19.04.2024

Music can ‘ease the pain of patients waiting for urgent surgery’

Lisa Antonsen, a nurse at Denmark’s Odense University Hospital who carried out the research. She is pictured carrying the pillow, which contained a speaker with an MP3 plugged into it for 30 minutes during the waiting time

Music makes us smile, dance and sing.

Now it could be used to ease the pain and anxiety of patients who are waiting for urgent surgery, too.

Patients waiting in A&E for an emergency procedure are less anxious, more relaxed and experience less pain if they are given a special music pillow to rest on, a study has found.

Experts assessed 30 people aged 18 to 93 who were waiting for surgery for health emergencies such as appendicitis, intestinal obstruction, abscess or inflammation of the gallbladder.

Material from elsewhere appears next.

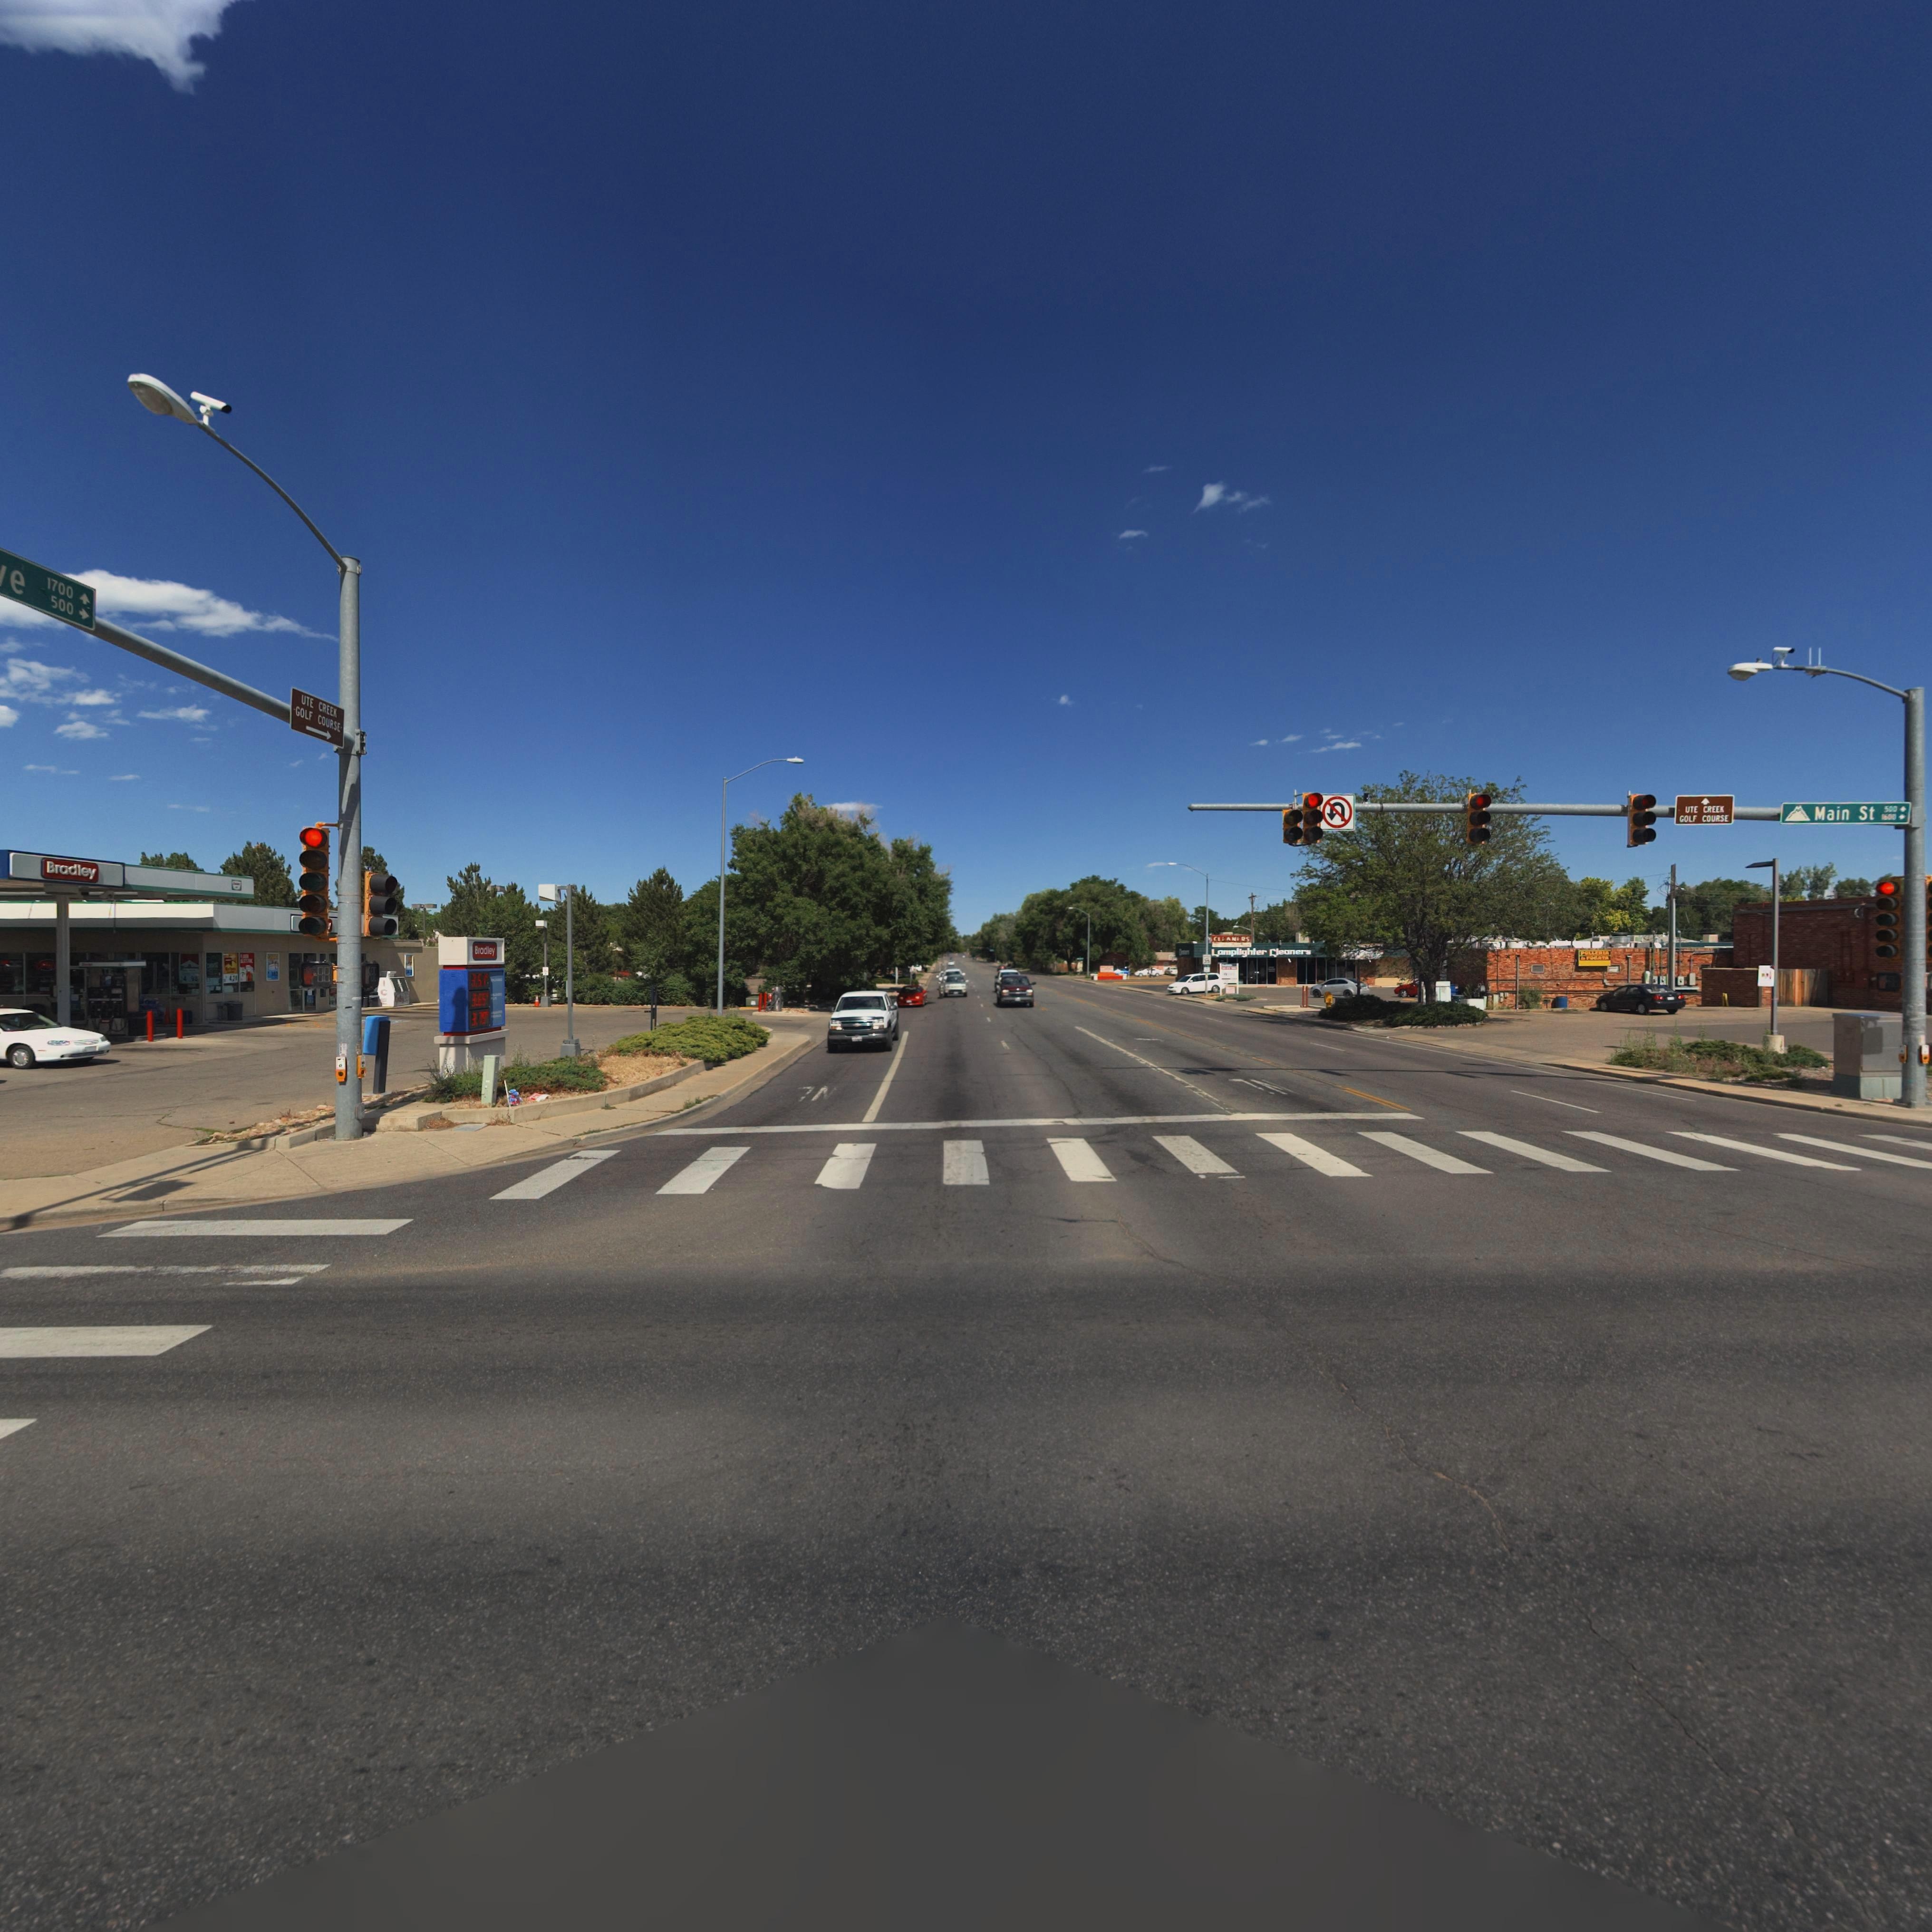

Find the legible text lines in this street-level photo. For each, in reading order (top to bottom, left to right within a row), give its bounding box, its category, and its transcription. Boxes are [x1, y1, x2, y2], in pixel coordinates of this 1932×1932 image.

They were all offered a pillow which contained a speaker with an MP3 plugged into it for 30 minutes during the waiting time.

Half of the patients then had to rate their pain, relaxation and well-being on a visual scale ranging from 0 to 10.

Lisa Antonsen, a nurse at Denmark’s Odense University Hospital who carried out the research, found that patients experienced a decrease in pain from an average score of 4.8 to 3.7.

Relaxation was reported to improve from an average of 4.6 to 7.6, and the feeling of general well-being increased from an average score of 4.3 to 6.6.

Ms Antonsen, who presented her findings to the European Emergency Medicine Congress, said she was inspired to do the research after noticing that patients waiting for acute surgery were ‘often nervous and even anxious’, especially due to the uncertainty of not knowing when their surgery would take place.

‘I knew that music has been shown to have positive effects on pain, relaxation and well-being in other healthcare settings, but it has never been tested before with patients waiting for acute surgery,’ she said.

She described one woman in A&E in November 2020: ‘She was upset.

‘Her face was tense, and you could tell that she had just cried. She said that it had been a tough day.

‘During the music session, she lay calmly in bed with her eyes closed. When the music session ended, she said, ‘not already’. Then she smiled at me. She seemed to be more comfortable.’

Ms Antonsen added: ‘The statistical results demonstrated a positive association between music and acute pre-operative patients’ self-reported pain, relaxation and general well-being.

‘Thus, the music session provided a break from the acute hospital environment.’

She added that a larger study is needed to find out ‘if music itself has an effect on pain, relaxation and general well-being’.

The music pillow used in Ms Antonsen’s pilot study continues to be used in her A&E and she hopes to make it permanent.

Professor Youri Yordanov, from the St Antoine Hospital A&E in France and who was not involved in the research, said: ‘Emergency departments are stressful places for patients, who have often arrived in them unexpectedly due to suddenly deteriorating conditions or accidents.

‘Initiatives such as this, that appear to contribute to a reduction in patients’ anxiety, and also the pain they are experiencing, are very welcome.

‘Music helps people relax at the best of times. Now this study suggests it can do the same during stressful times too.’